Texto de origen:

= = =

El lenguaje musical de Don Carlo
La orquesta tiene pocas intervenciones en solitario y de acuerdo con la tendencia común en esta época, carece de obertura. Unas únicas notas sirven de preludio a las primeras frases del coro. En el resto de la obra, la orquesta se limita a presentar algunas escenas mediante preludios que suelen contener el tema del aria siguiente, de acuerdo a la manera clásica.
La orquestación revela la gran madurez de Verdi, capaz de usar una amplia gama de recursos que van desde lo idílico a lo terrorífico sin caer en la rutina. A este respecto, resulta magistral el acompañamiento orquestal para subrayar el carácter siniestro del gran inquisidor en el cuarto acto. Además, Verdi parece asociar a menudo determinados instrumentos a situaciones escénicas concretas, como ya lo hacía Monteverdi mucho tiempo atrás: el clarinete preside casi todas las escenas amorosas de don Carlos e Isabel, el oboe y el corno inglés pintan las escenas de dolor, y las trompas acompañan los momentos funestos de los cánticos de los monjes en los actos segundo y tercero.

= = =

Datos de origen:
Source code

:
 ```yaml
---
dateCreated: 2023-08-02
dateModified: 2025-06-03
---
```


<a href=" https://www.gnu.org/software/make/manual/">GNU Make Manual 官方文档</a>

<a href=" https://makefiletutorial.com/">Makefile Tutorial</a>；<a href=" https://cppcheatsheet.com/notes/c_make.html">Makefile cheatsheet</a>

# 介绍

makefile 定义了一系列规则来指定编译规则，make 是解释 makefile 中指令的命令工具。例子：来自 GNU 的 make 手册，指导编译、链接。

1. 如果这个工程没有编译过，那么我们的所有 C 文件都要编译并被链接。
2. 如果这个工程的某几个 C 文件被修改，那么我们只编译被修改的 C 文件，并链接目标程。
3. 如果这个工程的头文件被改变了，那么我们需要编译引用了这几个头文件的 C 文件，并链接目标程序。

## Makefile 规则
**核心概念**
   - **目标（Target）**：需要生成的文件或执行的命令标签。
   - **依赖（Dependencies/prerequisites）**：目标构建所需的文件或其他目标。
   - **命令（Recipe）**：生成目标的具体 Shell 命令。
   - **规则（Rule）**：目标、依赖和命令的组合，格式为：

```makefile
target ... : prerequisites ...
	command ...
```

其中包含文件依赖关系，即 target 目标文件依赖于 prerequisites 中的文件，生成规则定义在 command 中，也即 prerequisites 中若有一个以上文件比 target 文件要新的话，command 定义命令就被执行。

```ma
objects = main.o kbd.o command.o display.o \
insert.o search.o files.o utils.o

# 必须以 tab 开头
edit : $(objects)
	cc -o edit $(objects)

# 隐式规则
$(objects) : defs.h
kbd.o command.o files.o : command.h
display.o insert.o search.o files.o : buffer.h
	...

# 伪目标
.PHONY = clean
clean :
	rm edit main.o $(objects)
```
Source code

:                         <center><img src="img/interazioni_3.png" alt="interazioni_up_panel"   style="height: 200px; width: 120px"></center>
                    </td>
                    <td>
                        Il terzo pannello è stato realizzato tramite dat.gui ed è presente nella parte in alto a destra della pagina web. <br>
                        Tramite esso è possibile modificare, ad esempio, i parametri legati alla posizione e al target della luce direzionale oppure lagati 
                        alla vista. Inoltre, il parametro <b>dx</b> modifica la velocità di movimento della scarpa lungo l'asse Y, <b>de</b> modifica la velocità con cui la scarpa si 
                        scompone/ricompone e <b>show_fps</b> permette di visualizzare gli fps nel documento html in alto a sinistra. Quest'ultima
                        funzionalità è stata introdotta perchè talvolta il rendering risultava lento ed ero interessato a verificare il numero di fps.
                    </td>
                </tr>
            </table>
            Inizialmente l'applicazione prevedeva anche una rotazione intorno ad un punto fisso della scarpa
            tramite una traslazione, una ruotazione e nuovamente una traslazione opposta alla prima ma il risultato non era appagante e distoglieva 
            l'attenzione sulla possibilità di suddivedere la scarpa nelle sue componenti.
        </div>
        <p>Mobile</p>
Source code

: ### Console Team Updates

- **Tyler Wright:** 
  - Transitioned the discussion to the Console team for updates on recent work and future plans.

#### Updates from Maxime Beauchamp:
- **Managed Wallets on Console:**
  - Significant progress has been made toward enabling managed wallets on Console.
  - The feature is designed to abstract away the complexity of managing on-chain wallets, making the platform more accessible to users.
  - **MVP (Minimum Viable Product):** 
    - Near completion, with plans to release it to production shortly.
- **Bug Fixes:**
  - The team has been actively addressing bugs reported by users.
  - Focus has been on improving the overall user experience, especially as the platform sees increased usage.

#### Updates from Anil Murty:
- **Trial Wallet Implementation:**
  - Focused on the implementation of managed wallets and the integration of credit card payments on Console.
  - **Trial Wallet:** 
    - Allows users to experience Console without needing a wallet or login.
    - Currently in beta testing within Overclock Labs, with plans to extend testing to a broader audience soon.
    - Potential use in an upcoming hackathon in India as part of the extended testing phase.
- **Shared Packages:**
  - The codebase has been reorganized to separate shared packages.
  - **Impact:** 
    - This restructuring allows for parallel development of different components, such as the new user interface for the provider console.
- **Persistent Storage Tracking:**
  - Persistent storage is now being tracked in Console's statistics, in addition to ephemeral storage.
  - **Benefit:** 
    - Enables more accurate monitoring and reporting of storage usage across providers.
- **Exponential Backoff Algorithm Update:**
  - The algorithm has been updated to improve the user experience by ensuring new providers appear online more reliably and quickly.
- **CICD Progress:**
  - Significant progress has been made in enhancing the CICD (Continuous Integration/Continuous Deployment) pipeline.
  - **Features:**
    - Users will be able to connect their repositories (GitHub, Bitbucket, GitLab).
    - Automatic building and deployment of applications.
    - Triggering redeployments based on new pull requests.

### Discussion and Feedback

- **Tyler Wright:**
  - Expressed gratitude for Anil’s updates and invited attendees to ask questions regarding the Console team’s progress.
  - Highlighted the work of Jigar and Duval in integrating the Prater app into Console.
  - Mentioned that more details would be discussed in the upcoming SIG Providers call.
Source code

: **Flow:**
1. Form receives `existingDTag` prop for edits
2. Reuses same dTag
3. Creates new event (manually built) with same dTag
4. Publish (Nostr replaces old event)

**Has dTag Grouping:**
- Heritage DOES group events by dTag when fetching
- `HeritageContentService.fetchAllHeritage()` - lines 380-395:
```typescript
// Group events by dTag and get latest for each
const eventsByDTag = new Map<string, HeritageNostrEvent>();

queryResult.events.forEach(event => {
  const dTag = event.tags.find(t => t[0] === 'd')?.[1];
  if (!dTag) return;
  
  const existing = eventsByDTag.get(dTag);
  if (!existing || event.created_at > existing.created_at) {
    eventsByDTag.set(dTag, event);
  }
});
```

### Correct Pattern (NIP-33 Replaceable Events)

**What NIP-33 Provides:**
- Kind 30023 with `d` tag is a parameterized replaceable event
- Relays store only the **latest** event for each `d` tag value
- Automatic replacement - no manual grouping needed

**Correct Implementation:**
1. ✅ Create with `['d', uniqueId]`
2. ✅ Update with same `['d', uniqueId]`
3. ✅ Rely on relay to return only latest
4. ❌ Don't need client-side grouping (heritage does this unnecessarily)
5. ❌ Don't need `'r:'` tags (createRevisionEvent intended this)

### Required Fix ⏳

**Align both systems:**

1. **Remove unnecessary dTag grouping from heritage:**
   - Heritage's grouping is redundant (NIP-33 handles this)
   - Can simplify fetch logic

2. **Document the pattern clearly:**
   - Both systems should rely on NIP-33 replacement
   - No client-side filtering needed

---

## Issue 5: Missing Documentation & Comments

= = =

Tareas a realizar:
• A. Indica si cada afirmación concuerda con el texto sobre el lenguaje musical de Don Carlo, respondiendo sí o no y citando las palabras exactas del texto que lo deciden: (i) La obra se abre con una obertura orquestal. (ii) El clarinete acompaña casi todas las escenas amorosas de don Carlos e Isabel. (iii) Las trompas pintan las escenas de dolor.
• B. Prosigue el texto sobre el lenguaje musical de Don Carlo a partir de su última oración.

Soluciones:
• A.
(i) No: «carece de obertura».
(ii) Sí: «el clarinete preside casi todas las escenas amorosas de don Carlos e Isabel».
(iii) No: «el oboe y el corno inglés pintan las escenas de dolor».

• B.
En conjunto, el lenguaje musical de Verdi no se aparta en Don Carlo de la etapa media de su carrera, que podemos considerar iniciada con Rigoletto y acabada con Don Carlo, precisamente. Muestra una orientación hacia la compactación del material musical, con visos del drama continuo que consolidará tan solo unos años más tarde con Aída. El material musical de Don Carlo es absolutamente original, sin reutilizar ningún pasaje preexistente. Es muy curioso que tan solo sea la célebre “Canción del velo” de la princesa de Éboli la que transmita el color local hispánico, al margen de los compases anecdóticos del principio del tercer acto, en el auto de fe.
Resulta curiosa la utilización de un motivo musical recurrente que, sin llegar a constituir un leitmotiv, da coherencia a la obra: dos notas, separadas por un semitono de distancia y proferidas por un instrumento penetrante. Esta especie de doloroso aviso es especialmente perceptible en el aria de Felipe II, donde aparece primero en la flauta y luego en el oboe, y también en la escena del auto de fe, en la petición de la espada por parte de don Rodrigo y en la despedida de Isabel a su dama de honor.
Grabación recomendada de Don Carlo
Grabación Decca (CD, 1966): Orquesta y Coro de Royal Opera House, Sir Georg Solti. Bergonzi, Tebaldi, Ghiaurov, Fischer-Dieskau, Bumbry.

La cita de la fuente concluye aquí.